The expected output is a copy of every line in the records with the string "الغذائي".

__TASK MATERIAL__:
════════════════════

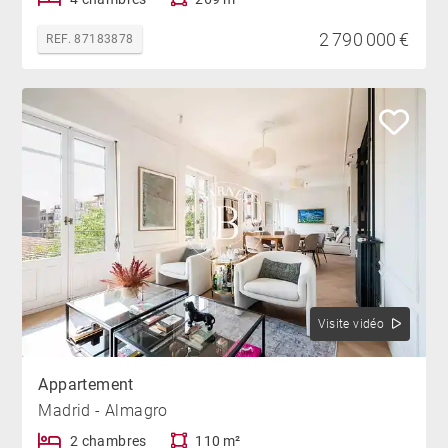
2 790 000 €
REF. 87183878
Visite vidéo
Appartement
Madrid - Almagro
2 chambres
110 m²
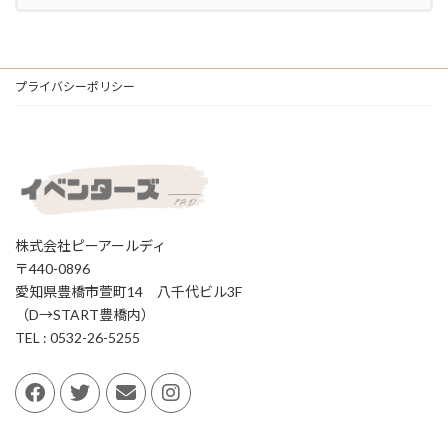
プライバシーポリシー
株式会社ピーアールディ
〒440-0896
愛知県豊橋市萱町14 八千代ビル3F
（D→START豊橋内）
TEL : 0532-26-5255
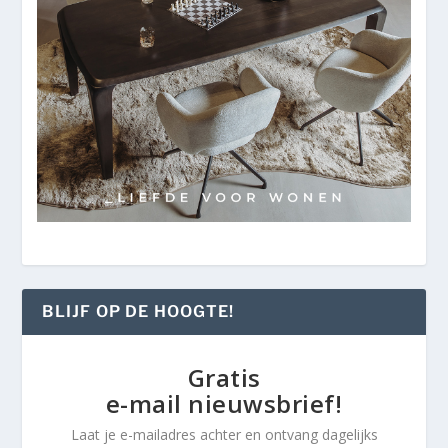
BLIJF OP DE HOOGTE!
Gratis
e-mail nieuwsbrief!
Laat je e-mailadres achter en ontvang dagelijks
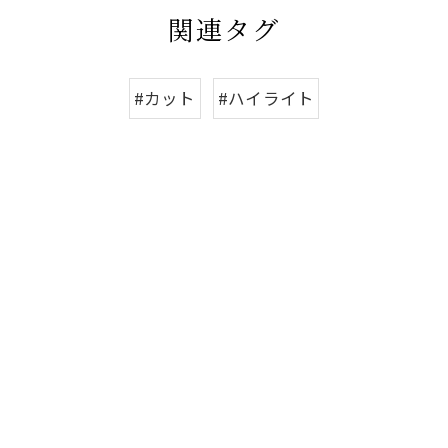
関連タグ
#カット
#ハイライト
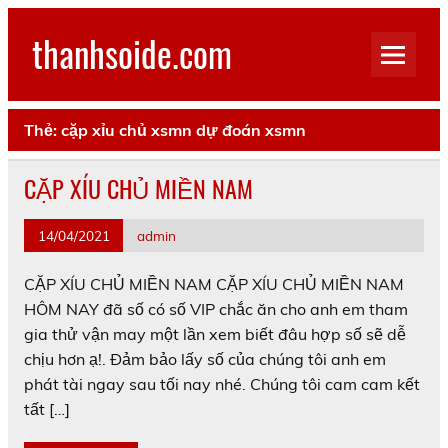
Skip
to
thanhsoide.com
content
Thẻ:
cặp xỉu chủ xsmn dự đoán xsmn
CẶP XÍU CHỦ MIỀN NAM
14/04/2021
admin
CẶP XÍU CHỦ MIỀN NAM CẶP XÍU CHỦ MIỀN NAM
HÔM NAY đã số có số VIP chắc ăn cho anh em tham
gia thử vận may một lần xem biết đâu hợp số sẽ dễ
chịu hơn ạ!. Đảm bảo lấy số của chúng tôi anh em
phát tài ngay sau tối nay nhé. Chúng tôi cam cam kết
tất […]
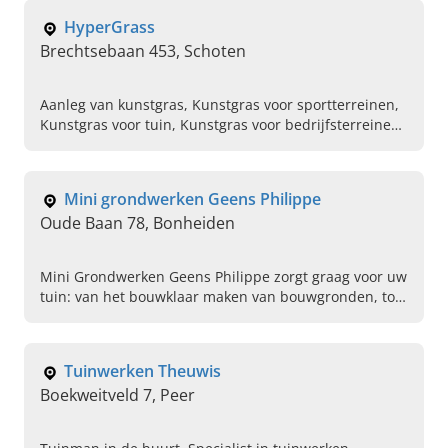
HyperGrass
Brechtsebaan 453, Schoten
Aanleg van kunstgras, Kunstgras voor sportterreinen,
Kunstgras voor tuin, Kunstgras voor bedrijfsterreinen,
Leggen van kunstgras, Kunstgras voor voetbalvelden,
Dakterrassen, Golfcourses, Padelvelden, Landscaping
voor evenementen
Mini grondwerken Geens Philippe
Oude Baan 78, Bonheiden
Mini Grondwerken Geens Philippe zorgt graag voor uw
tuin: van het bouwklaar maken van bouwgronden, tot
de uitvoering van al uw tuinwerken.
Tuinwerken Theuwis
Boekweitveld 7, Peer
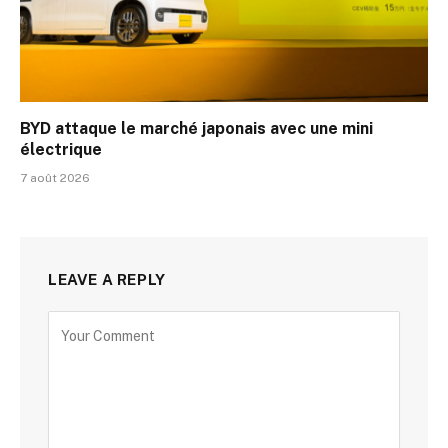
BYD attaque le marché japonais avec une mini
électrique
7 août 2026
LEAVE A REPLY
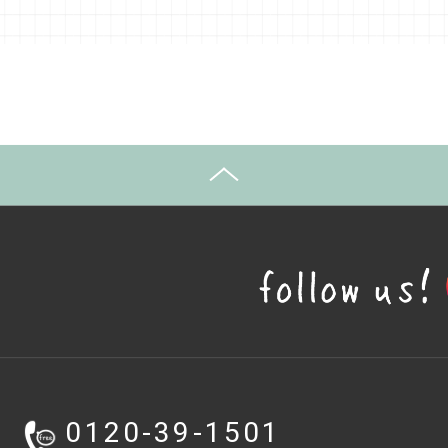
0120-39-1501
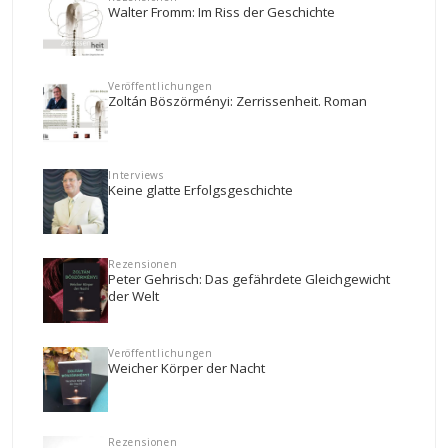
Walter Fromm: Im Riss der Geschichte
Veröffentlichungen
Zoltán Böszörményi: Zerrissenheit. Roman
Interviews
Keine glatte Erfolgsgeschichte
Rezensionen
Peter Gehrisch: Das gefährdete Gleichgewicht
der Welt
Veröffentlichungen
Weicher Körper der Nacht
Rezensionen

════════════════════

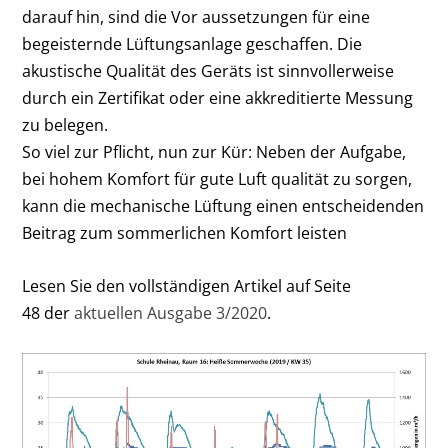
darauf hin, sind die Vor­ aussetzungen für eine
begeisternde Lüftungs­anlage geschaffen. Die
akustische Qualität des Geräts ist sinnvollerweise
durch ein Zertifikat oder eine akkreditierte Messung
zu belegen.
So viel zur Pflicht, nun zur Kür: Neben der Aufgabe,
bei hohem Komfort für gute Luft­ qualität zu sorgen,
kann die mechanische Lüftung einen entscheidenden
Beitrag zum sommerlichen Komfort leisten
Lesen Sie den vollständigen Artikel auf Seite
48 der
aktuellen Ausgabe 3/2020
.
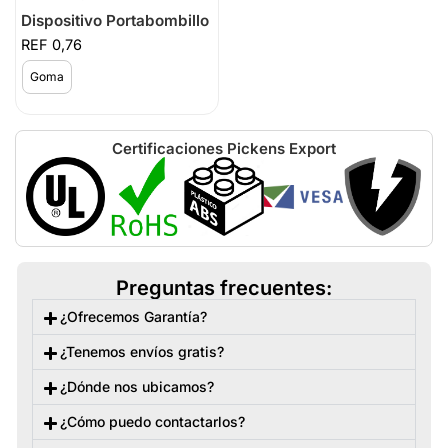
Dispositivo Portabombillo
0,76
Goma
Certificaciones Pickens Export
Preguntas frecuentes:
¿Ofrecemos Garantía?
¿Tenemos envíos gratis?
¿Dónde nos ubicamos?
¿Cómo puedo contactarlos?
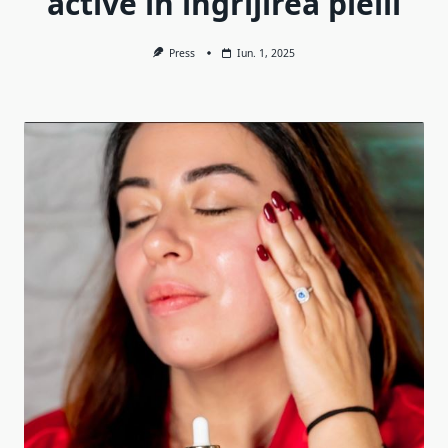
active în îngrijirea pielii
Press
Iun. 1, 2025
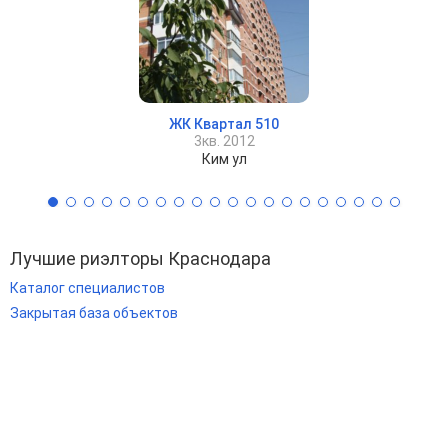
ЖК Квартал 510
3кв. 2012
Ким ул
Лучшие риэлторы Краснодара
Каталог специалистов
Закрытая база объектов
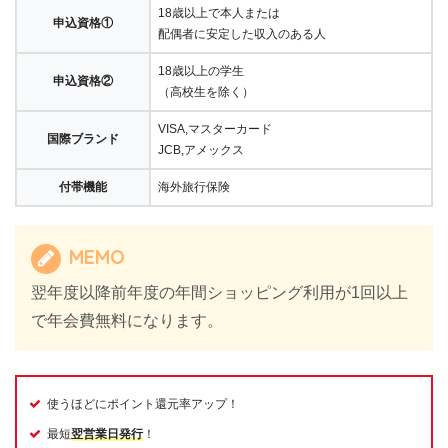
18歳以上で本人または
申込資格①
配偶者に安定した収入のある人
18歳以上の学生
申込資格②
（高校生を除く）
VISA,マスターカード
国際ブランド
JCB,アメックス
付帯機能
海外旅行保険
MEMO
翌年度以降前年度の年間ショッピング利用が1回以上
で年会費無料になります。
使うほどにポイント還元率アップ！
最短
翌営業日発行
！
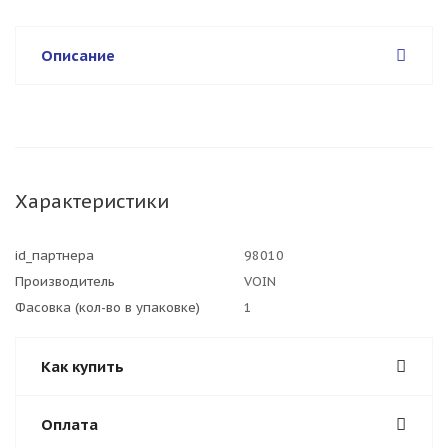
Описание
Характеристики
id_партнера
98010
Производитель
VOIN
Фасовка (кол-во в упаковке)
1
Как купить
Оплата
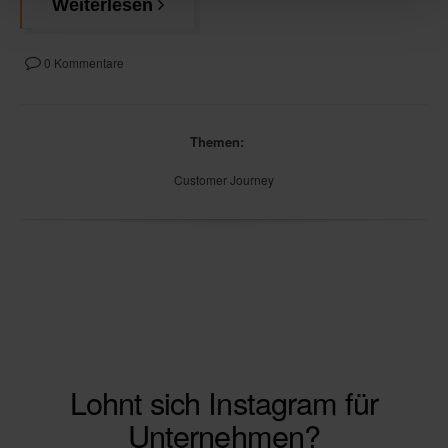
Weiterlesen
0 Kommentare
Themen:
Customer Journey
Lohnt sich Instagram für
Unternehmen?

════════════════════

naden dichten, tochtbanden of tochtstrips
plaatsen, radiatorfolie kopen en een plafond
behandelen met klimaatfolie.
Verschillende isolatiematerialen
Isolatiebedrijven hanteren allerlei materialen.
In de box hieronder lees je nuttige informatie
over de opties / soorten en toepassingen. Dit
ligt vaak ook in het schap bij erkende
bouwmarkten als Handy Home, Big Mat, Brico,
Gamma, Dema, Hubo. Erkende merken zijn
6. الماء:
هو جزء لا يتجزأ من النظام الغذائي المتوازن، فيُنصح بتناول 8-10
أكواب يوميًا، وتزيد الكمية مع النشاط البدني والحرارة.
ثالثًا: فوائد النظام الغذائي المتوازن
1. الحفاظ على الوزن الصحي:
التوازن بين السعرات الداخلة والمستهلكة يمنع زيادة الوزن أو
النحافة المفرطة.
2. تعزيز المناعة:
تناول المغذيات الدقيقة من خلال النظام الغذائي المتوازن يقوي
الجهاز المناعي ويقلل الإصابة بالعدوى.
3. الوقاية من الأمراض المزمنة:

════════════════════

__ANSWER SPACE__:
هو جزء لا يتجزأ من النظام الغذائي المتوازن، فيُنصح بتناول 8-10
ثالثًا: فوائد النظام الغذائي المتوازن
تناول المغذيات الدقيقة من خلال النظام الغذائي المتوازن يقوي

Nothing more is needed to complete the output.